What needs to be done => Repeat the span of the entries below that starts at the line with "# - Switch from" and ends at the line with "pyautogui.click(1010, 21)", nothing more. Skip the pictures.

Given entries =>
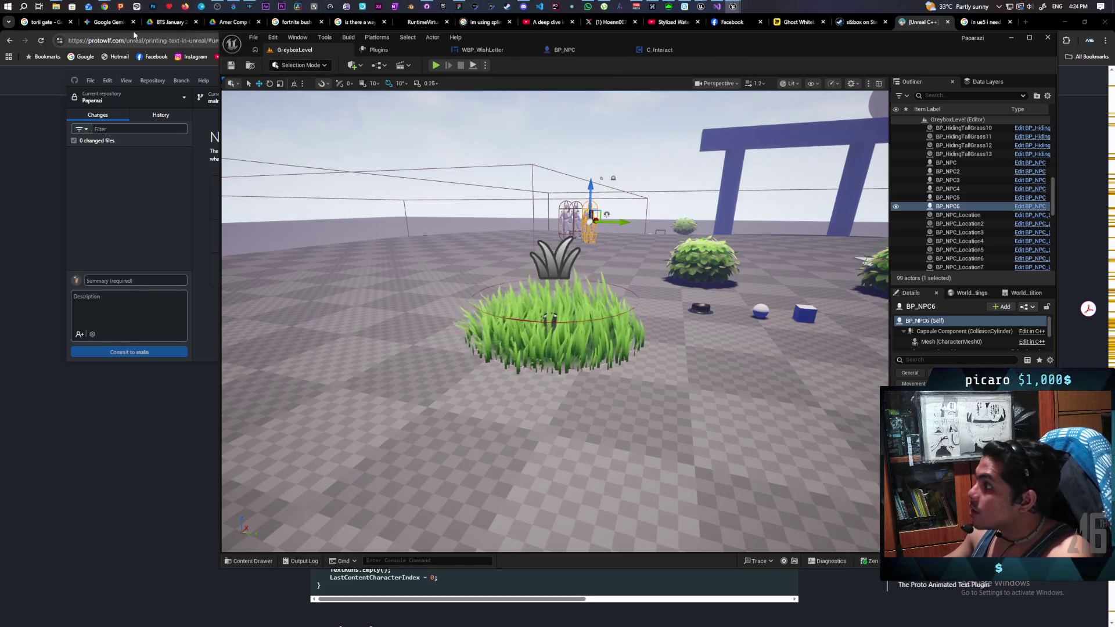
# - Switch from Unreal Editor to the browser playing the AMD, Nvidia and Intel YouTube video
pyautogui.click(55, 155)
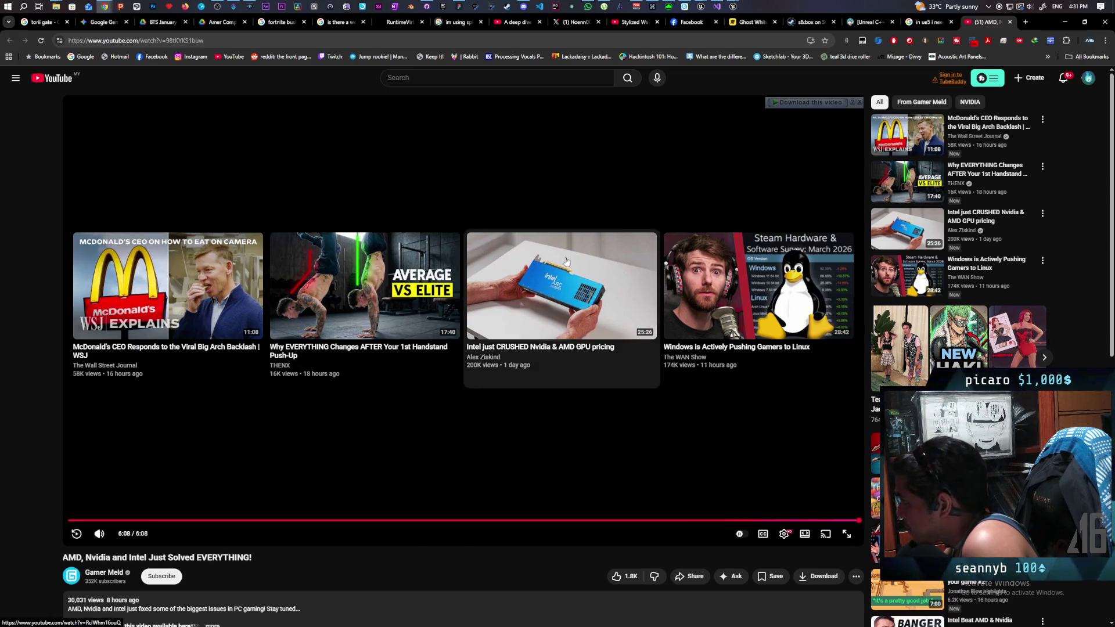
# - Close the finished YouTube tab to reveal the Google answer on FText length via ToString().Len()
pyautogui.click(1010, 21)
...
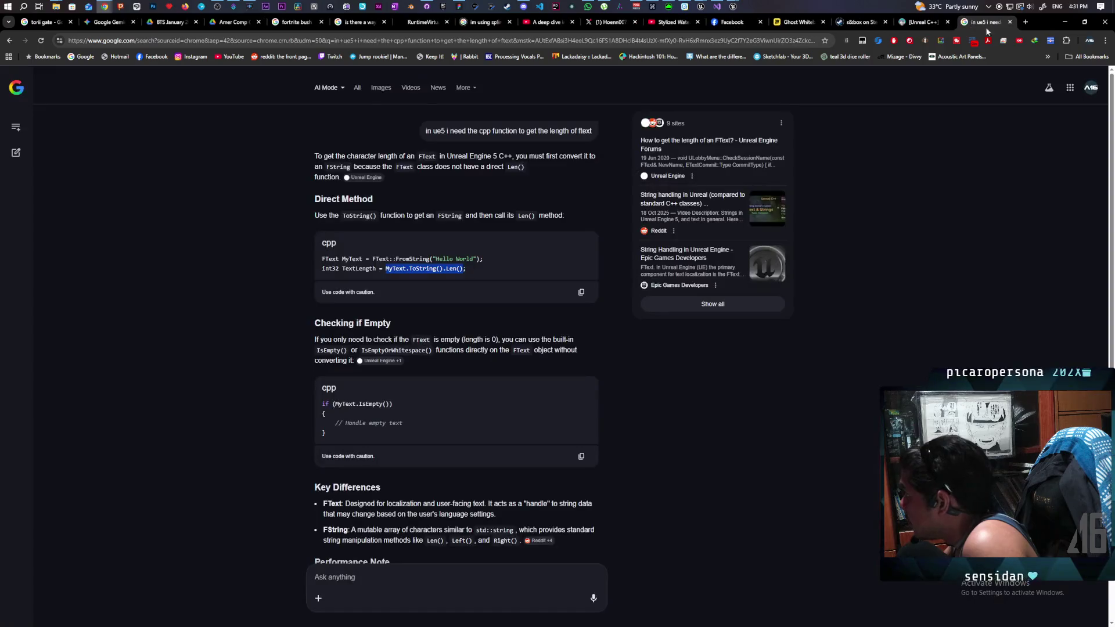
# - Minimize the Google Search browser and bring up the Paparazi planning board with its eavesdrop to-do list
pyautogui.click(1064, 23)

Answer box =>
# - Switch from Unreal Editor to the browser playing the AMD, Nvidia and Intel YouTube video
pyautogui.click(55, 155)
# - Close the finished YouTube tab to reveal the Google answer on FText length via ToString().Len()
pyautogui.click(1010, 21)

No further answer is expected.